When I was first learning about triggers I thought they were awesome, but after you learn the limitations it starts to disappoint you.  For example you can’t use data triggers outside of a data template, why is that?  Then there is how you can’t say you want the trigger to fire when the value is not equal to the one you provide.  I actually spent quite a bit of time digging about in Reflector for a way around that one and eventually discovered that underneath it all triggers actually do support the idea of not equal, but it is never exposed anywhere.  I couldn’t make a nice fix for it though, because the trigger collections test to make sure they only receive specific implementations.  That just plain sucks, why can’t I write my own triggers? 

Some would say so I can’t so that I don’t write triggers that perform badly and then blame MS for poor performance, but I think that is the stupidest reason ever.  By giving me more power, sure it does increase the ways I can blow my head off, but it also lets me do amazing things that no one has thought of before.  Given that I’m a responsible adult let me decide if I want to play with fire or not, I won’t blame you if I burn my self.

Implementing Virtualizing Panels is Hard

So you have a list that has hundreds or thousands of items and you want to scroll smoothly.  You can sort of get away with the built in virtualizing stack panel, but it isn’t smooth and if you have your own layout you can forget about it all together.  We need a way to solve this problem that doesn’t take many, many hours to get something that is passable.

Binding Memory Leaks

By default if you bind to a POCO object that doesn’t implement INotifyPropertyChanged you get a memory leak, where the object you are binding too will never ever be garbage collected.  This is crap and should not happen.

Lack of composition and extension points

WPF was supposed to be all about composition over inheritance.  Control and Data templates do to some degree achieve this goal, but I just wish they had applied the same thinking to the rest of the framework.  For example the Button control’s inheritance hierarchy has eight classes before you get back to object. There is a school of thought that suggests that if the team had realised the power of attached properties earlier a lot of the functionality would be implemented as something like Blend behaviours instead of separate classes.

This inheritance tree can makes things rather difficult, because quite often you end up having to have a case in your code for both FrameworkElement and FrameworkContentElement, why the hell they don’t implement a common interface I have no idea.

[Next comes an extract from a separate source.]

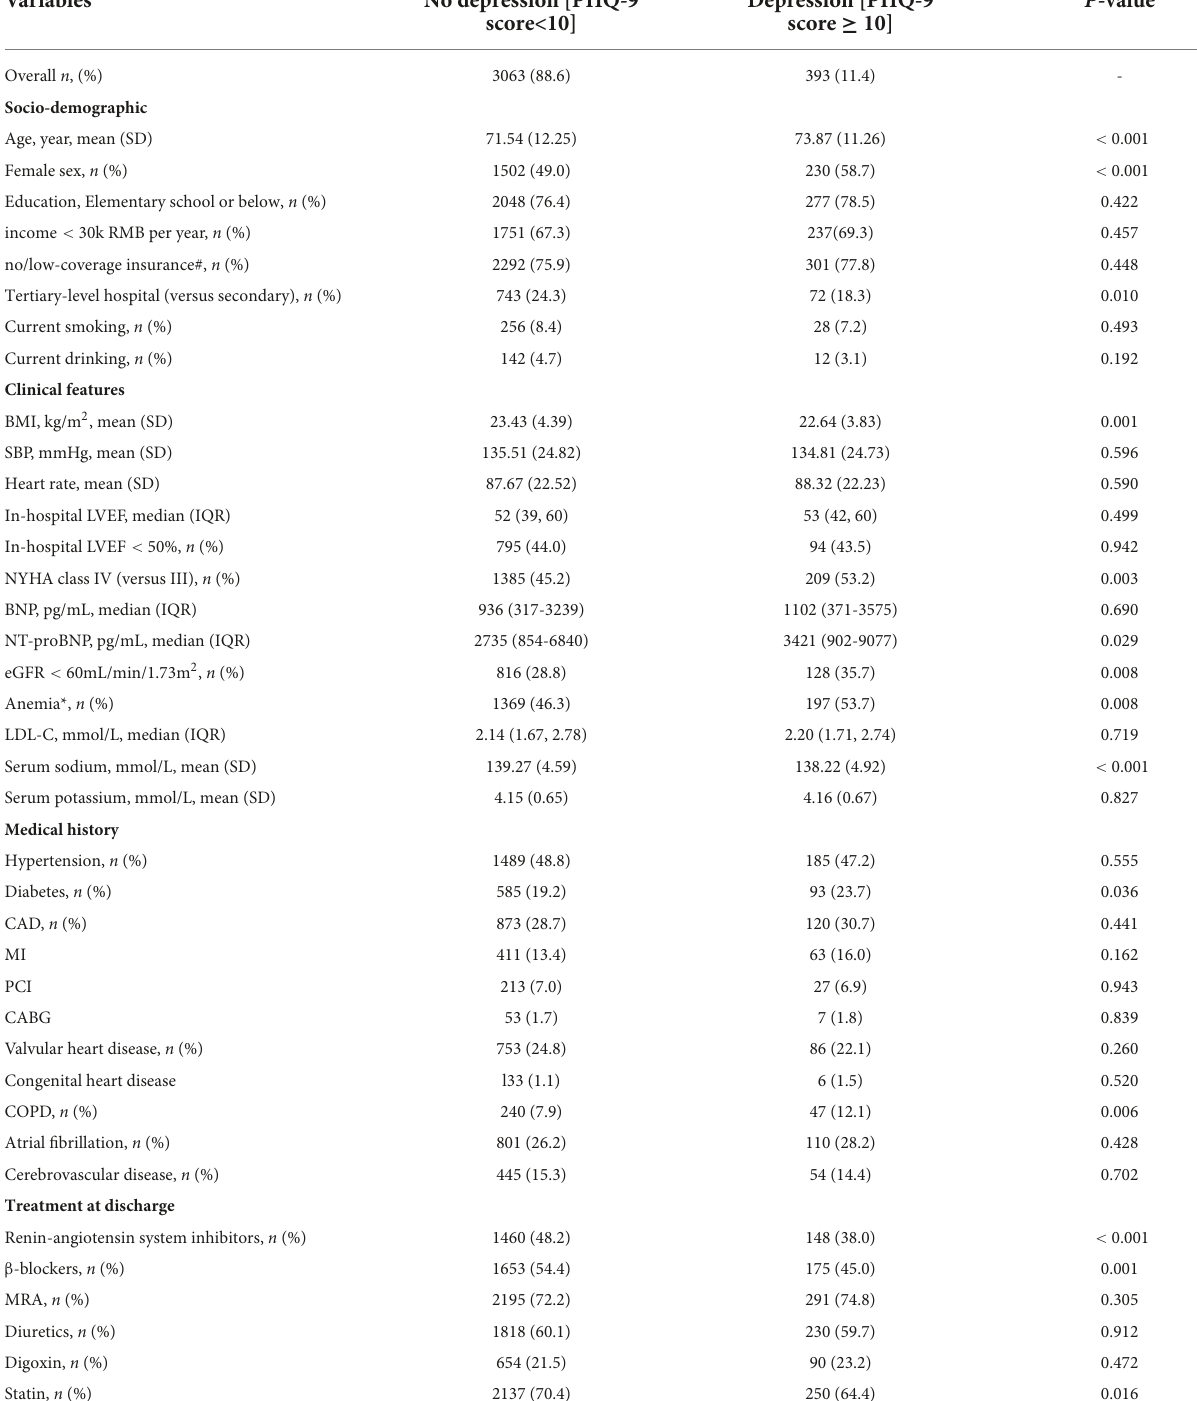
TABLE 1 Baseline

When you put this together with so many places where your ability to extend the framework has been deliberately limited (eg triggers, low level video access and multi-pass shaders to name a few) you end up with a sour taste in your mouth.  I have spent many hours over the last few years getting around these problems in software projects I have been working on, but if WPF was just built a little differently I wouldn’t have the problem or there would be an elegant solution rather than painful hacks.

In Conclusion

So am I crazy and these problems only exist for me or have you had these problems too?  Feel free to leave a comment or haggle me @calebvear on twitter, I would love to hear about your experiences.

PRIEMTIVE NOTE: I have heard some of the news about Windows 8 and the new DirectUI and Jupiter APIs. Of course at the moment most of what I have heard seems to be largely speculative. I do hope that it will solve many of the issues I have today, but I doubt it will solve all of them.